BEIJING, Aug 15 (Reuters) - A former senior official at a Chinese financial regulator has been named chairman of Tianjin Rural Commercial Bank, the lender said, as more government officials take top roles at regional lenders to improve corporate governance.
Tianjin Rural Commercial was among eight banking institutions warned by the top Communist Party official of Tianjin city in May, for having “lost morality” and “seriously violating the Party’s rules and discipline,” according to a post by the country’s graft-buster.
Discipline violation is a common euphemism for corruption.
The bank was put in the spotlight since last May when its former chairman Yin Jinbao was found dead in his office after the national anti-graft commission began looking into the bank, local media reported.
Xu Qinghong, a former deputy of the policy bank department at the China Banking and Insurance Regulation Commission (CBIRC), was named by Tianjin Rural Commercial’s board members as its new chairman on Aug. 8, a filing from its official website showed.
The appointment is still pending final approval from the CBIRC, the bank said.

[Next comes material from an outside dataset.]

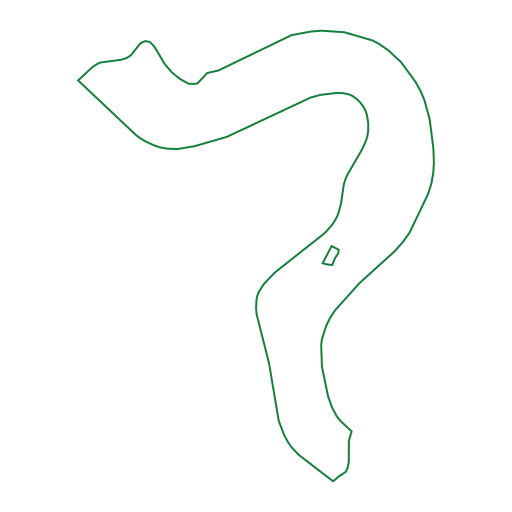 an SVG outline of Qina
{"feature_id": "EGY-1551", "entity_name": "Qina", "entity_type": "Governorate", "adm_level": 1, "iso_a3": "EGY", "parent_name": "Egypt", "parent_adm1": "", "projection": "mercator", "projection_center": [32.546, 25.704], "detail": "fine", "context": "isolated", "style": "outline", "palette": "green", "viewbox_px": 512, "rotation_deg": 0, "n_neighbors": 0, "source": "natural_earth", "source_scale": "10m", "svg_char_len": 1467}
<svg xmlns="http://www.w3.org/2000/svg" viewBox="0 0 512 512"><path d="M145.3,41.1L149.7,41.9L154.3,46.5L165.0,64.5L172.2,72.7L180.0,79.0L188.6,83.7L193.6,83.9L197.4,83.5L207.2,73.0L218.4,70.5L291.6,35.1L310.5,31.6L321.1,30.7L344.2,32.2L372.6,40.5L379.6,44.2L388.6,50.6L401.1,62.2L415.4,81.7L420.5,90.9L424.4,100.1L429.6,119.0L433.4,148.6L433.9,163.1L433.3,172.5L431.4,183.5L428.0,194.2L409.5,232.8L402.7,242.2L394.6,251.3L359.5,283.1L335.5,309.8L330.1,317.8L326.2,325.8L321.9,339.2L321.2,345.0L321.9,366.4L328.1,396.5L332.2,407.8L336.8,416.4L340.1,420.6L351.6,431.4L348.9,440.7L348.8,462.1L347.6,467.8L346.0,471.5L342.5,474.2L339.4,475.9L333.1,481.3L298.6,454.8L291.0,446.6L287.6,441.5L284.2,435.2L278.7,420.7L269.0,363.0L256.6,314.2L256.1,308.0L256.5,299.7L257.4,295.4L259.1,291.3L264.3,283.5L275.0,272.4L325.2,232.7L332.1,224.8L334.8,220.8L337.0,216.7L338.6,212.5L341.0,203.6L343.8,184.6L345.2,179.8L347.2,175.1L362.4,148.8L366.0,140.7L367.3,136.5L368.2,131.1L368.2,122.7L366.8,114.5L365.3,110.3L362.9,106.0L359.8,102.0L356.2,98.6L352.4,95.9L348.4,94.2L343.2,93.2L337.0,92.9L320.3,94.9L310.5,97.6L226.7,136.9L194.5,146.2L176.9,149.1L166.6,148.6L159.9,147.3L154.6,145.6L145.7,141.5L139.4,137.7L135.7,134.8L78.1,80.4L92.4,67.1L96.3,64.5L100.2,62.5L121.0,59.8L126.5,58.1L131.0,55.2L139.4,44.6L141.4,42.8L145.3,41.1ZM332.2,265.0L334.8,258.6L338.4,253.0L338.7,249.7L331.6,246.1L322.6,263.3L327.0,264.4L332.2,265.0Z" fill="none" stroke="#15803d" stroke-width="2"/></svg>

Facing liquidity issues and mounting corporate governance risks, three Chinese regional banks have been bailed out or restructured by state funds in less than three months.
Following a surprise state-led takeover of little-known Inner Mongolia-based Baoshang Bank, central and local financial regulators have taken an array of measures from injecting state-led strategic investments into the banks to dispatching former regulators or state bank executives to improve governance of banks.
For the three months ended March, Tianjin Rural Commercial posted a net profit of 775.56 million yuan ($110.41 million), up 14.58% from a year earlier, according to its quarterly report. Its bad loan ratio stood at 2.46% as of March, above the 1.81% average for the banking sector at end-June.